Stated task A: In the Bite Me '09 post, why do ranchers burn grasslands in Kansas?
Stated task B: Reproduce the Bite Me '09 post word for word from "Third-party audits are" to "care of them.".

** START OF Text block **

Third-party audits are no replacement for skilled staff, food safety culture: Bite Me ’09

As the odometer hit 2,000 miles, Amy asked what it was like to travel when my kids were young. I said when they were 4-months-old like Sorenne, they just slept all the time.

Sorenne didn’t sleep all the time.

And then it occurred to me that when my eldest, the 21-year-old, was 4-months-old, I didn’t have a car. I was a student and didn’t drive anywhere. Those other kids who slept all the time had a sister in the backseat to help take care of them.

About 3,000 miles, I told Amy to slap me upside the head the next time I suggested such a road trip.

Bite Me ’09 – five talks, 3,600 miles in 12 days, some golf and some beach – wrapped up with a fury of talks and mileage, Monday in Florida, Tuesday in Nashville, Wednesday in Springdale, Arkansas, with an encore at Wal-Mart HQ in Bentonville and a lovely drive home through the back roads of Kansas with the prairie on fire (ranchers burn grasslands in Kansas for weed control and to encourage new growth).

** END OF Text block **
** START OF Data extract **

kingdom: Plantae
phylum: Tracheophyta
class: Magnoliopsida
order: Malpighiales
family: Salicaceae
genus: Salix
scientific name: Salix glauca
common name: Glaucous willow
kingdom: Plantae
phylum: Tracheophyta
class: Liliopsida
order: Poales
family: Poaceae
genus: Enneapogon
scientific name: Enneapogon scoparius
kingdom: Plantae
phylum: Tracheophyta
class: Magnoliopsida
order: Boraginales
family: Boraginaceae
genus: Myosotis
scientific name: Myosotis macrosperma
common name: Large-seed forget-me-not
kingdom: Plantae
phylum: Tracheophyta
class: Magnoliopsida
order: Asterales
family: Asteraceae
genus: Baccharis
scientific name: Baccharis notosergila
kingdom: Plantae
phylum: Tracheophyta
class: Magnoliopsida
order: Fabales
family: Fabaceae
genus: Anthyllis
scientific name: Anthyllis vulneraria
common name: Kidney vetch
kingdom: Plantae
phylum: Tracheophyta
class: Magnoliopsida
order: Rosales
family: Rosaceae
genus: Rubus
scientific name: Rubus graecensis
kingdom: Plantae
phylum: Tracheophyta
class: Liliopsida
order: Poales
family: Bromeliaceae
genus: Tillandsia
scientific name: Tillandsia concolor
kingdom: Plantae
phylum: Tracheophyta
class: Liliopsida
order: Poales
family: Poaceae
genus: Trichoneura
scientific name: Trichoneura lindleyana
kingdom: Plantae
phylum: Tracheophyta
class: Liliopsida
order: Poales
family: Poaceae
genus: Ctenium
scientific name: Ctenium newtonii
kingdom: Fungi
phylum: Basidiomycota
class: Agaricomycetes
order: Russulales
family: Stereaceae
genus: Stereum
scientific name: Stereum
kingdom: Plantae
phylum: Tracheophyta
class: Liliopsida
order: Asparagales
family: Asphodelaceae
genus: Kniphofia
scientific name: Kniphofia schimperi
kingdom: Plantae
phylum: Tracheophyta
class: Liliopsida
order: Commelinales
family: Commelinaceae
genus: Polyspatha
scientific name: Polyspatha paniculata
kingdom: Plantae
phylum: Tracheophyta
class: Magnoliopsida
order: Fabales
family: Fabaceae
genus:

** END OF Data extract **

Final answer A: For weed control and to encourage new growth.

Final answer B:
Third-party audits are no replacement for skilled staff, food safety culture: Bite Me ’09

As the odometer hit 2,000 miles, Amy asked what it was like to travel when my kids were young. I said when they were 4-months-old like Sorenne, they just slept all the time.

Sorenne didn’t sleep all the time.

And then it occurred to me that when my eldest, the 21-year-old, was 4-months-old, I didn’t have a car. I was a student and didn’t drive anywhere. Those other kids who slept all the time had a sister in the backseat to help take care of them.